Neurosciences expérimentales ?
Zimmer se permet une coquetterie de théologien en intitulant son dernier chapitre : « Le microscope de l'âme », qui parle des neurosciences contemporaines. Il a tort. Il ne faut pas reprendre le discours du malade. Il décrit des expériences du philosophe Joshua Greene assistées par imagerie par résonnance magnétique (IRM) qui posent des questions sur « l'équilibre entre le bien et le mal » (p. 261) tout aussi douteuses que les deux âmes, sensitive et matérielle, de Willis. La philosophie naturelle d'alors pouvait se lire comme la persistance de préjugés et de dogmes par opposition à la science naturelle empirique. Au passage, Pavlov (1849-1936) aussi n'est pas cité par Zimmer tout en étant bien récupéré par la neurologie expérimentale (p. 268).
Le débat entre théoriciens et empiristes/expérimentateurs n'est pas clos. Beaucoup de preuves de Willis ne seraient pas considérées comme valides. Il aurait fallu dire qu'il est probable que la centralité du coeur dans l'antiquité venait de l'expérience commune de couper la tête à un poulet et de le voir courir partout pendant un certain temps. On pouvait donc penser que la tête ne servait à rien. On sait aussi que Popper (1902-1994) prétend, contre l'empirisme, qu'on ne peut pas démontrer, mais seulement réfuter. Les explications de la neurologie actuelle d'« avoir un mot sur le bout de la langue » (p. 276) sont d'ailleurs aussi peu opératoires que la médecine de Willis. On prescrit simplement des neuroleptiques. Pour la théorie, on met à toutes les sauces le darwinisme puritain comme garantie de scientificité (idem). On peut admettre que l'anglo-saxonnisme de cartographier le sens moral (pp. 287-290) est une contrainte locale.

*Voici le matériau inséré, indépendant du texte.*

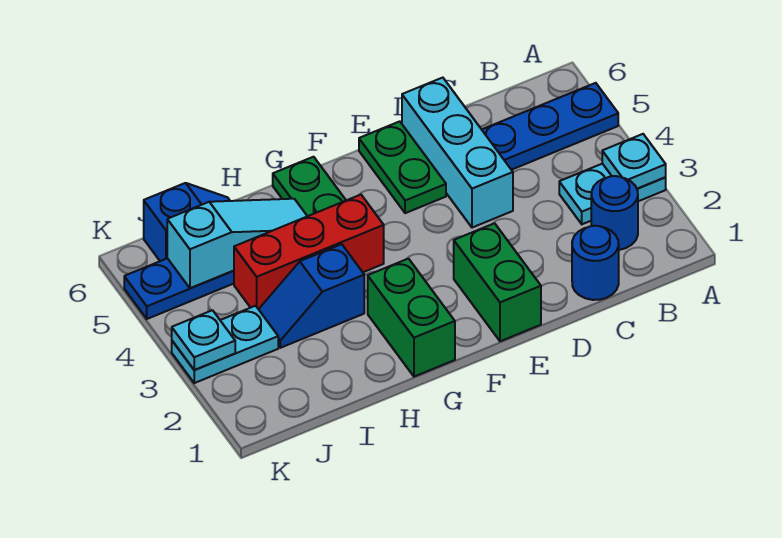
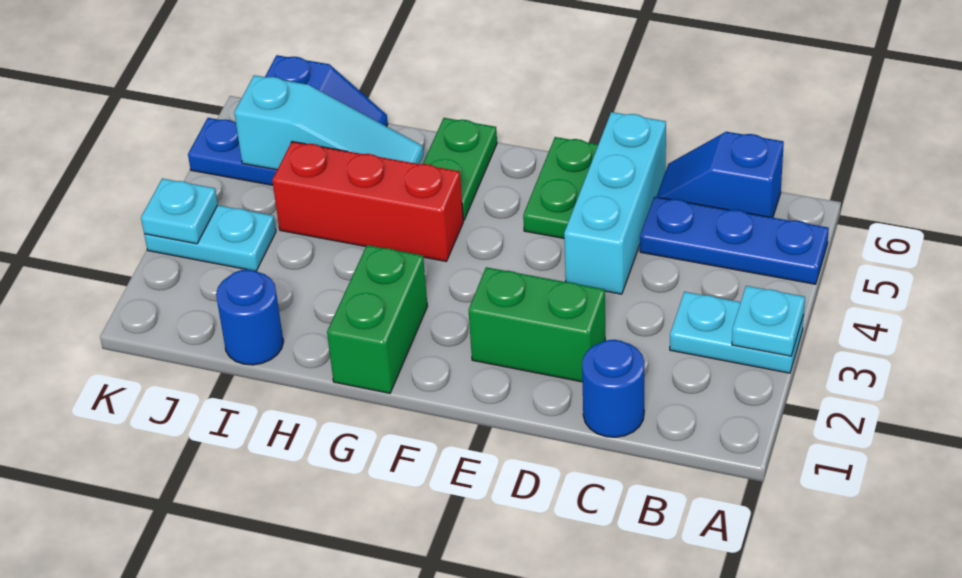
blue 1x1 round brick [591,176,638,250] -> blue 1x1 round brick moved to [216,270,283,365]
green 1x2 brick [454,223,541,341] -> green 1x2 brick turned to [469,267,605,382]
blue 1x2 slope [259,244,364,348] -> blue 1x2 slope moved to [657,132,784,218]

Quoi qu'il en soit, on sort philosophiquement transformé de la lecture de ce livre ! Malgré les risques habituels de réductionnisme neurologique, on est confronté à l'élaboration expérimentale pas-à-pas d'une anatomie du cerveau et d'une théorie matérielle de l'esprit basée sur l'observation, contre les fausses conceptions traditionnelles et les théories spiritualistes dont Harvey disait : « les esprits n'étaient rien de plus qu'un 'subterfuge de la commune ignorance. En effet, les demi-savants, lorsqu'ils ne savent pas expliquer un phénomène, disent aussitôt qu'il est produit par les esprits et les introduisent partout comme agents universels. Ils font comme les mauvais poètes qui, pour le dénouement et la catastrophe finale de leurs pièces, convoquent sur scène le Deus ex machina' » (p. 74). Zimmer lui-même récidive en disant : « notre âme est matérielle et pourtant immatérielle » (p. 293). Mais c'est trop tard, on croit comprendre qu'il prend ici quelques précautions à l'égard de l'inquisition.